Short exercise » Reproduce, unchanged, the lines below that begin with the one containing "interrogative time on clock - report same format as 2:02, how" and end with the one containing "Shows: 9:53:19", both included.

════════

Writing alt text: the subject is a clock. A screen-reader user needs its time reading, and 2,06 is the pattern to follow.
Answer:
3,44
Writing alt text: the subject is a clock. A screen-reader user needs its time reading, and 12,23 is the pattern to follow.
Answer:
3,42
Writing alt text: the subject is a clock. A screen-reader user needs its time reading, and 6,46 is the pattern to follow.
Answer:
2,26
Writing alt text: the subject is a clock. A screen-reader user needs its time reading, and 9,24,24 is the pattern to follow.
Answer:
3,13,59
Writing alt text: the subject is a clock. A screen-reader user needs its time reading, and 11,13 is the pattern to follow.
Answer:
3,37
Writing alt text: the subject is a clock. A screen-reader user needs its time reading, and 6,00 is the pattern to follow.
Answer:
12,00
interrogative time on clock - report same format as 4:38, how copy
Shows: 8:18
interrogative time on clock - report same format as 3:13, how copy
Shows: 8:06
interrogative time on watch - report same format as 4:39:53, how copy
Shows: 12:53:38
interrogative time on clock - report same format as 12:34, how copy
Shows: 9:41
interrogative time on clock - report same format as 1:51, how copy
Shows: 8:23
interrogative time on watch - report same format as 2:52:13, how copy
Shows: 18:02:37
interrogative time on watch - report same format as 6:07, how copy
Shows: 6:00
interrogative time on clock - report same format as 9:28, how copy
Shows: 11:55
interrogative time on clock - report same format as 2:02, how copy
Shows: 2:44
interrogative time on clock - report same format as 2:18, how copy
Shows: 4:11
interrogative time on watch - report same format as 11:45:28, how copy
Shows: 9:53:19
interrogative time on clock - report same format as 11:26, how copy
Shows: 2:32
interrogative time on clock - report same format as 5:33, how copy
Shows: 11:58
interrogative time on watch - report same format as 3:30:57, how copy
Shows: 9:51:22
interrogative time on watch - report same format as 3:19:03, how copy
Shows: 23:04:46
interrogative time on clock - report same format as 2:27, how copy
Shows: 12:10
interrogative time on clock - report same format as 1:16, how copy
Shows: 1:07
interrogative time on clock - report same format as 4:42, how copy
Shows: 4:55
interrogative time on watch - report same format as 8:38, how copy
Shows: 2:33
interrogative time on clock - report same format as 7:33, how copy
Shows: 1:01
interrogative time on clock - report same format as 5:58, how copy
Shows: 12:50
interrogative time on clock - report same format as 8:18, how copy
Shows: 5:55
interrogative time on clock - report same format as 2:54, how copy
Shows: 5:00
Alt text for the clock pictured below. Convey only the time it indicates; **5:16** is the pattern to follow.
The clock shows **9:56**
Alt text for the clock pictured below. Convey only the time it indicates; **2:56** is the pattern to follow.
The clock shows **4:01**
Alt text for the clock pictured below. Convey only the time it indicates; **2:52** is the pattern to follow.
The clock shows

════════

Final result »
interrogative time on clock - report same format as 2:02, how copy
Shows: 2:44
interrogative time on clock - report same format as 2:18, how copy
Shows: 4:11
interrogative time on watch - report same format as 11:45:28, how copy
Shows: 9:53:19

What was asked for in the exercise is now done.